[Stored data entries]
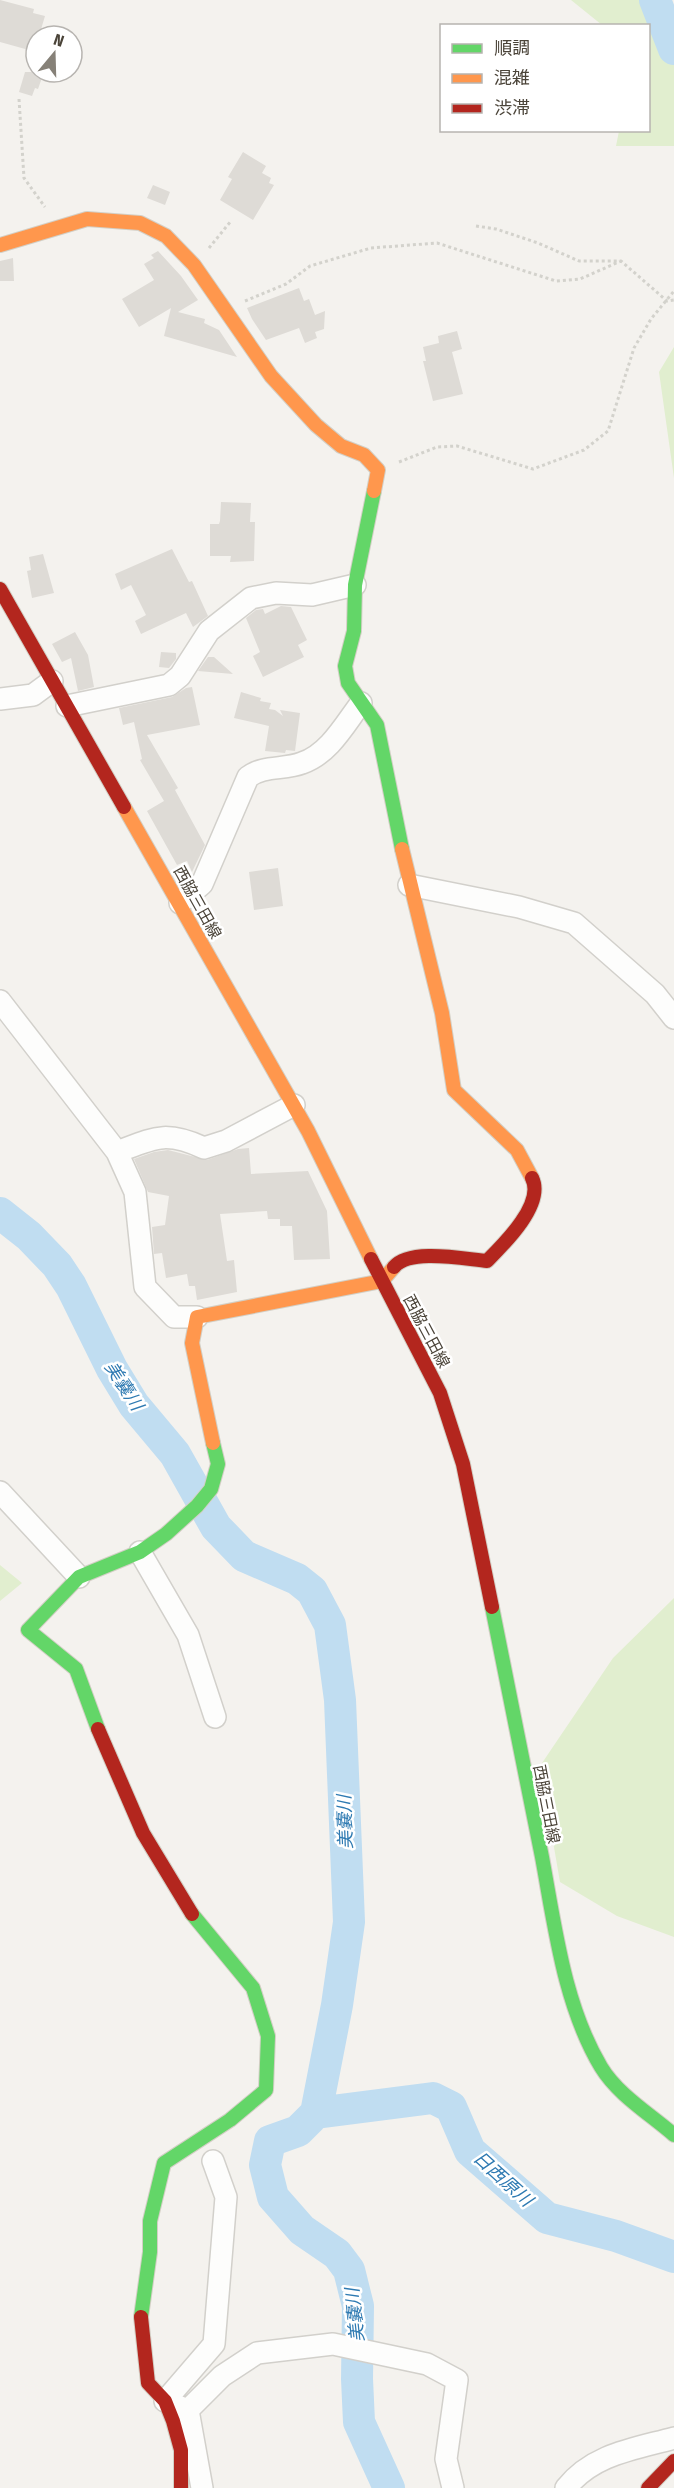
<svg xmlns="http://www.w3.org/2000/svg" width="674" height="2488" viewBox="0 0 674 2488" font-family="'Fira Sans Condensed','Noto Sans JP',sans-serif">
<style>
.green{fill:#e1eecf}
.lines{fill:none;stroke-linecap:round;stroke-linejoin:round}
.river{stroke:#c0ddf1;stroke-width:32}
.building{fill:#dedbd6}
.street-casing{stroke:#d2d0cb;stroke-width:24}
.fast-casing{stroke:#d3cfc5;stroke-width:16}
.slow-casing{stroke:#d3cfc5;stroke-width:16}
.jam-casing{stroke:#d3cfc5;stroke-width:16}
.path{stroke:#d3d2cc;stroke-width:3;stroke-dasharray:3 3;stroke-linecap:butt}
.street{stroke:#fdfdfc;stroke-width:21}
.fast{stroke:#63d668;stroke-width:14}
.slow{stroke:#ff974d;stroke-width:14}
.jam{stroke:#b3261e;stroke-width:14}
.labels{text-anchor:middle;stroke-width:5;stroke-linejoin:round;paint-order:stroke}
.street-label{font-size:16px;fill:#4b4439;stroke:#fff}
.water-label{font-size:18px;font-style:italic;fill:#2e7ab2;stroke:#fff}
</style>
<rect width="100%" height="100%" fill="#f4f2ee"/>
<path class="green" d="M 571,0 L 650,0 L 674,26 L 674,146 L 616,146 L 619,131 L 648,130 L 648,26 L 602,25 Z
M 674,347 L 674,478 L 659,372 Z
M 0,1565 L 22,1583 L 0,1601 Z
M 674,1598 L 674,1937 L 617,1916 L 560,1882 L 540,1766 L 613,1658 Z"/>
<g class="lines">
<path class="river" d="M 655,0 L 674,49
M 0,1213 L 29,1236 L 57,1265 L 71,1286 L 112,1369 L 134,1405 L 175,1454 L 216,1527 L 244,1556 L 297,1579 L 312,1591 L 330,1625 L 340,1700 L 349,1922 L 337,2005 L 316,2113 L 298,2131 L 270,2141 L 265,2165 L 273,2197 L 302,2230 L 337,2254 L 349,2270 L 358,2306 L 357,2379 L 359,2422 L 389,2488
M 316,2113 L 433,2098 L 451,2107 L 470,2151 L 547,2218 L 616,2236 L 674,2257"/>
</g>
<path class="building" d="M 0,0 L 34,9 L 33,13 L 45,16 L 39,36 L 36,36 L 36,52 L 0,42 Z
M 25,72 L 44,72 L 38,89 L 35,88 L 32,96 L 19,92 Z
M 243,152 L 266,166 L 262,173 L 271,178 L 269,183 L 274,185 L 253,220 L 220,200 L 232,179 L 228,177 Z
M 153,185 L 170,192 L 165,205 L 147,198 Z
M 158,251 L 181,276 L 198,300 L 178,312 L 205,319 L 204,323 L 219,330 L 237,357 L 164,336 L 171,308 L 139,327 L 122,299 L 154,280 L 144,264 L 154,258 L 151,255 Z
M 13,258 L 14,281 L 0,281 L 0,261 Z
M 299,288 L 304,301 L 309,299 L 315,315 L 325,311 L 324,329 L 315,332 L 317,338 L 305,343 L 299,328 L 266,340 L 252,319 L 247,308 Z
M 457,331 L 462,349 L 452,352 L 463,394 L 433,401 L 423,361 L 426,361 L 423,347 L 439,343 L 438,336 Z
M 221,502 L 251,503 L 250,522 L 255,522 L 254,561 L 230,562 L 231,556 L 210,556 L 210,524 L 219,524 L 220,521 Z
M 172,549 L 189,582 L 192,581 L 208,616 L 193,627 L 186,613 L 141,634 L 135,621 L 146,615 L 131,585 L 121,590 L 115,574 Z
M 43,554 L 54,593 L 32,598 L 27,571 L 31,570 L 29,557 Z
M 281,606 L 291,607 L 307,640 L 298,645 L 304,657 L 263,677 L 253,656 L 260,652 L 246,618 L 256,610 L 263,609 L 265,614 Z
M 75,632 L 88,655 L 94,687 L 78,691 L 71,658 L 62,662 L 52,644 Z
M 161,652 L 176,653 L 176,659 L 169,668 L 159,667 Z
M 208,657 L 214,657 L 233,674 L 198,671 Z
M 192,687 L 200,725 L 147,735 L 178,788 L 175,790 L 205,845 L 192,872 L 187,861 L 177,865 L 147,811 L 164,801 L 140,760 L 142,759 L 134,722 L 123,725 L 119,708 L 172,697 L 186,688 Z
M 241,692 L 261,698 L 260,701 L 271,703 L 269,709 L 275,710 L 283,716 L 280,710 L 300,713 L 295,751 L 286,750 L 285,753 L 265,751 L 269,726 L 234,718 Z
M 278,868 L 283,906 L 254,910 L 249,872 Z
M 249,1148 L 251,1174 L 308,1171 L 327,1211 L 330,1259 L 294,1260 L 292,1226 L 280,1226 L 280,1219 L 268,1219 L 267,1211 L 220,1214 L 227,1261 L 234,1260 L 237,1292 L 197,1300 L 195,1286 L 189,1286 L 187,1274 L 166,1278 L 162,1253 L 154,1254 L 152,1227 L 165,1225 L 169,1196 L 148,1192 L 134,1159 L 154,1152 L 168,1150 L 207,1160 L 238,1149 Z"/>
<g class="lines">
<defs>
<path id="street" d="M 0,699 L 33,695 L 52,681
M 67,706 L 169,685 L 180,676 L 209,631 L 251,598 L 276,593 L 312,595 L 355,585
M 409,885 L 519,907 L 574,923 L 655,994 L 674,1018
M 180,903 L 202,884 L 248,777 C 264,765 284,770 302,763 C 329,754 345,724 361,703
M 0,1001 L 117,1152 L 135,1192 L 145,1287 L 174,1317 L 197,1317
M 117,1152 C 154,1138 165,1130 204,1148 L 226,1141 L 294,1105
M 0,1492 L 79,1577
M 140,1552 L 188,1635 L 215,1717
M 213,2161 L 226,2197 L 214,2344 L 165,2401 L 188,2410 L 222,2376 L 257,2353 L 333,2344 L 427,2364 L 457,2380 L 446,2459 L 453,2488
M 188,2410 L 202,2488
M 566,2488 C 593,2454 634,2449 674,2438"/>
<path id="fast" d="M 374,491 L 355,585 L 354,631 L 345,666 L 348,683 L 377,725 L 402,849
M 492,1607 C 509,1690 525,1774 542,1857 C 555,1927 564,2005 601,2067 C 618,2095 650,2114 674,2135
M 98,1729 L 76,1669 L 28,1630 L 79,1577 L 140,1552 L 166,1534 L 197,1506 L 211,1489 L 218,1464 L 213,1443
M 141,2317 L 150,2252 L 150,2221 L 164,2163 L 230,2120 L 266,2090 L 268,2036 L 253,1988 L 192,1914"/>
<path id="slow" d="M 0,245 L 87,219 L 140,223 L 166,236 L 194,265 L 271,376 L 316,425 L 341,446 L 364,455 L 378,470 L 374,491
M 124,807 L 308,1131 L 371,1259
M 402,849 L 442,1013 L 454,1090 L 517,1150 L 532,1178
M 213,1443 L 192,1343 L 197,1317 L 382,1281 L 394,1267"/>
<path id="jam" d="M 0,589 L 124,807
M 371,1259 L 440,1393 L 463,1464 L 492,1607
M 394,1267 C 410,1248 464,1259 487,1261 C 504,1244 545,1204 532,1178
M 98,1729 L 143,1833 L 192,1914
M 141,2317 L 148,2383 L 165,2401 L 173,2421 L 181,2450 L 181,2488
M 648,2488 L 674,2461"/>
</defs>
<use href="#street" class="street-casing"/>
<use href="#fast" class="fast-casing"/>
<use href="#slow" class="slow-casing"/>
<use href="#jam" class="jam-casing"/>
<path class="path" d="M 19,99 L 24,178 L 45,207
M 476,226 L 496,229 L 538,243 L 579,261 L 621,261 L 667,301 L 674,300
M 209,248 L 231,221
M 245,301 L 286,284 L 310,266 L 371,248 L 437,243 L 556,281 L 580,279 L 621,261
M 399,462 L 437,447 L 457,446 L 533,469 L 584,450 L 608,431 L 634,348 L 651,319 L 674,291"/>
<use href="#street" class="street"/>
<use href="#fast" class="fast"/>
<use href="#slow" class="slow"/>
<use href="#jam" class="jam"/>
</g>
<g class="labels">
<g class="street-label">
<text transform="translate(198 902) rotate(61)" y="6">西脇三田線</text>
<text transform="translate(427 1331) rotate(62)" y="6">西脇三田線</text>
<text transform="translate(547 1804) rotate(79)" y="6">西脇三田線</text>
</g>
<g class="water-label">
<text transform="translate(124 1386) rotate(57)" y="6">美嚢川</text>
<text transform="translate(345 1822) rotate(-92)" y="6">美嚢川</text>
<text transform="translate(503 2179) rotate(42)" y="6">日西原川</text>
<text transform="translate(355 2315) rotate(-96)" y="6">美嚢川</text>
</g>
</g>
<rect x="440" y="24" width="210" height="108" fill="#ffffff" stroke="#b7b4b0" stroke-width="1.5"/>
<rect x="452" y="44" width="30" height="9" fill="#63d668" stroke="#b7b4b0" stroke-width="1.5"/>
<text x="494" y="54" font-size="18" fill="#4b4439">順調</text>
<rect x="452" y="74" width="30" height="9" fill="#ff974d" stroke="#b7b4b0" stroke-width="1.5"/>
<text x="494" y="84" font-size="18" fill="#4b4439">混雑</text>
<rect x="452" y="104" width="30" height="9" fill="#b3261e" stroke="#b7b4b0" stroke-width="1.5"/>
<text x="494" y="114" font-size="18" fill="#4b4439">渋滞</text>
<g transform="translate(54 54) rotate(19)"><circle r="28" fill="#ffffff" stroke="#b7b4b0" stroke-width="1.5"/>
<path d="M0-4.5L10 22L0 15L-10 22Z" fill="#868178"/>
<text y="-9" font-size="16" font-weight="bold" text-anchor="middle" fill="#4b4439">N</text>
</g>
</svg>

[Directions] Among the records above, find each line holding "linejoin" and list it.

[Result below]
.lines{fill:none;stroke-linecap:round;stroke-linejoin:round}
.labels{text-anchor:middle;stroke-width:5;stroke-linejoin:round;paint-order:stroke}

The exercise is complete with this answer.